La fusion entre TF1 et M6 est loin d’être faite. Les services de l’instruction du gendarme français de la concurrence ont souligné auprès des deux chaînes les « problèmes de concurrence significatifs » qui découleraient du projet, et y ont donné un avis défavorable.
Coup dur pour la chaîne TF1 qui souhaite racheter M6. Les services de l’instruction de l’Autorité de la Concurrence (AdlC) chargés d’examiner le dossier ont rendu leur rapport et ils ne voient pas cette fusion d’un très bon œil, à en croire Nicolas de Tavernost, président-directeur général (PDG) du groupe M6 et patron désigné du futur géant de l’audiovisuel.
Leur rapport, qui ne préjuge pas de la décision finale de l’AdlC, met en lumière des « problèmes de concurrence significatifs », en particulier sur le marché de la publicité au sein duquel ce nouveau mastodonte pourrait se trouver en position dominante, et « n’est pas favorable » au projet, a rapporté M. de Tavernost, en marge de la présentation des résultats trimestriels de M6 mardi (26 juillet).

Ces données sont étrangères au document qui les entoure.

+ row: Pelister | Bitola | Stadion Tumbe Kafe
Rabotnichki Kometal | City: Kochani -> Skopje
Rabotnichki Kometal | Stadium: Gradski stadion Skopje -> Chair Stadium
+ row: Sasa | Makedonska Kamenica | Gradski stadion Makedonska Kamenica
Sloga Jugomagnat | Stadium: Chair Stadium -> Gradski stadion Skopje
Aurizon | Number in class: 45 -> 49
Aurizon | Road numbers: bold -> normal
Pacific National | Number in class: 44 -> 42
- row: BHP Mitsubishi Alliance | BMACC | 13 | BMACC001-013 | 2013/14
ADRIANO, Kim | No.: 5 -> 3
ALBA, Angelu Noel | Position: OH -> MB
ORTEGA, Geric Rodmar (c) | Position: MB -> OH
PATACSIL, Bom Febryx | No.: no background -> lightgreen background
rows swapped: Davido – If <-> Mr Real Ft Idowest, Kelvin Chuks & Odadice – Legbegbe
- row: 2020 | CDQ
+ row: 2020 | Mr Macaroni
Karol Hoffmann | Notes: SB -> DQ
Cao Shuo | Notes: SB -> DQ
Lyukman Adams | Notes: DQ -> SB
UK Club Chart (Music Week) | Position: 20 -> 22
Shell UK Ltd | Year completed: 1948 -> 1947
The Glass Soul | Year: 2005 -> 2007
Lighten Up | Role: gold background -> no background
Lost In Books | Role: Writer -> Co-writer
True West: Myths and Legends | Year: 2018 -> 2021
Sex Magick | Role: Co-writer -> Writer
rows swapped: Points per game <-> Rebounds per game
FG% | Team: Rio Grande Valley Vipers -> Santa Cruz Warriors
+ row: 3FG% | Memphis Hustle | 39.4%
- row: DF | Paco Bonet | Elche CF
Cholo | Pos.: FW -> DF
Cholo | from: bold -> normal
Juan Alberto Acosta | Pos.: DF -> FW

Dans la foulée, TF1 et M6 ont publié un communiqué identique. Selon le journal Les Échos, elles auraient été poussées à communiquer sur ce rapport par l’Autorité des marchés financiers, en raison de ses conclusions qui pourraient être considérées comme une information sensible.
N’en déplaise au gendarme de la concurrence, les deux chaînes « entendent maintenir leur projet tel qu’il a été présenté » au motif que « la nature et l’étendue des remèdes requis dans le rapport d’instruction feraient perdre toute pertinence au projet des parties qui, dans ce cas, l’abandonneraient ».
Elles ont également indiqué qu’elles adresseraient une réponse à l’AdlC d’ici à trois semaines, avant d’être entendues devant le Collège de l’Autorité les 5 et 6 septembre prochain.
Marché pertinent
Les deux premiers groupes de télévision privés français avaient annoncé en mai dernier vouloir fusionner pour peser davantage face aux plateformes américaines comme Netflix, Amazon Prime ou encore Disney+ et pour mieux s’adapter aux nouvelles habitudes de consommation de l’audiovisuelle en France.
Le « statu quo n’est pas possible », s’était justifié le directeur du groupe Bouygues (maison mère de TF1), Olivier Roussat, interrogé en décembre par les sénateurs de la commission de la culture, de l’éducation et de la communication et de la commission des affaires économiques.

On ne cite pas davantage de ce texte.